Jonas poussa un soupir vaincu. Peut-être était-il bien un idiot finalement.

  • C’est une proposition alléchante, mon ami, reconnut-il. Mais, vois-tu, si je m’enfuyais avec toi, je perdrais toute crédibilité en tant que futur Roi-Démon. Que dirait-on du grand Perceval, s’il a fui au moment où on avait le plus besoin de lui ? Ce serait une tâche immonde sur ma légende.
  • Toi, tu veux devenir le Roi-Démon ? releva le dragon avec une pointe de surprise.
  • Ça te pose un problème ? grommela Jonas, avant de se corriger aussitôt. Enfin sans offense, ô Grand Seigneur de la Montagne. Bref, ce que je veux dire, c’est qu’il y a ici une gamine assez naïve, sacrément puissante, qui est la fille d’une véritable dictatrice sanguinaire… et qui pourtant est une personne assez formidable. Elle va marquer le monde de son empreinte, j’en suis convaincu. Moi, je ne suis qu’un simple devin, un arnaqueur qui se contente de vivre comme il le peut. Les quêtes héroïques, le sauvetage du monde… ce n’est pas mon genre. Mais pourtant… j’ai envie de voir le futur que les valeurs de cette princesse dessineront.
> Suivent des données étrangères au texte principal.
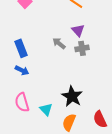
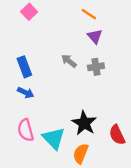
purple triangle: (78, 30) -> (95, 36), moved
cyan triangle: (46, 109) -> (54, 138), size x1.5
red semicircle: (100, 119) -> (117, 135), moved

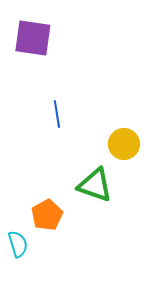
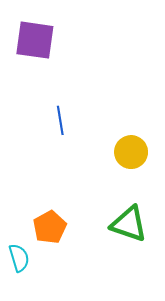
green triangle: (95, 185) -> (129, 224), moved

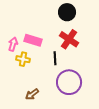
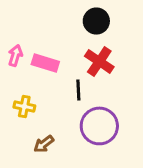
pink arrow: (13, 44) -> (15, 56), moved
yellow cross: (23, 59) -> (24, 106), moved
Le devin haussa les épaules.

  • Tu peux me traiter d’idéaliste, de rêveur, mais Triss me pousse à donner le meilleur de moi-même, à me battre pour autre chose que ma propre considération. Jusqu’à présent, je pensais que ma vie n’avait presque aucun sens. Mais je crois maintenant que j’ai trouvé le mien… Non, j’en suis même certain. Si j’ai rencontré la princesse qui marche sous le soleil, c’est parce que le destin estime que j’ai un rôle à jouer dans son histoire. Et j’ai bien l’intention de le jouer jusqu’au bout.
  • Alors, tu déclines ma proposition… résuma le dragon d’une voix menaçante qui, il y a peu, aurait fait trembler Jonas… mais qui maintenant le laissait de marbre.
  • Avec tout le respect que je te dois, oui, Dragon Flamboyant, répondit Jonas avec une pointe d’humour.

Voldra l’observa longuement dans un silence total. Puis un éclair d’amusement sembla passer dans son regard.

  • Tu es définitivement très intéressant, démon, déclara le dragon. Je respecterai ton choix, bien que je ne comprenne pas qu’une forme de vie inférieure puisse refuser l’immense honneur que lui accorde un dragon…
  • Si je n’étais pas idiot, j’aurais sans aucun doute accepté, ironisa Jonas en passant son fusil en bandoulière. Je pense qu’il est temps pour moi de rentrer à la montagne. Les autres vont bientôt se rassembler, et arriver en retard ne serait pas très sérieux…

Il sortit de sa poche une montre à gousset qu’il ouvrit pour vérifier l’heure. Le temps filait si vite quand on n’y prêtait pas attention… C’en était presque effrayant. Il referma la montre et la glissa dans sa poche en chassant ces sombres pensées. L’heure n’était plus à tergiverser.

Il était temps pour lui de passer à l’action.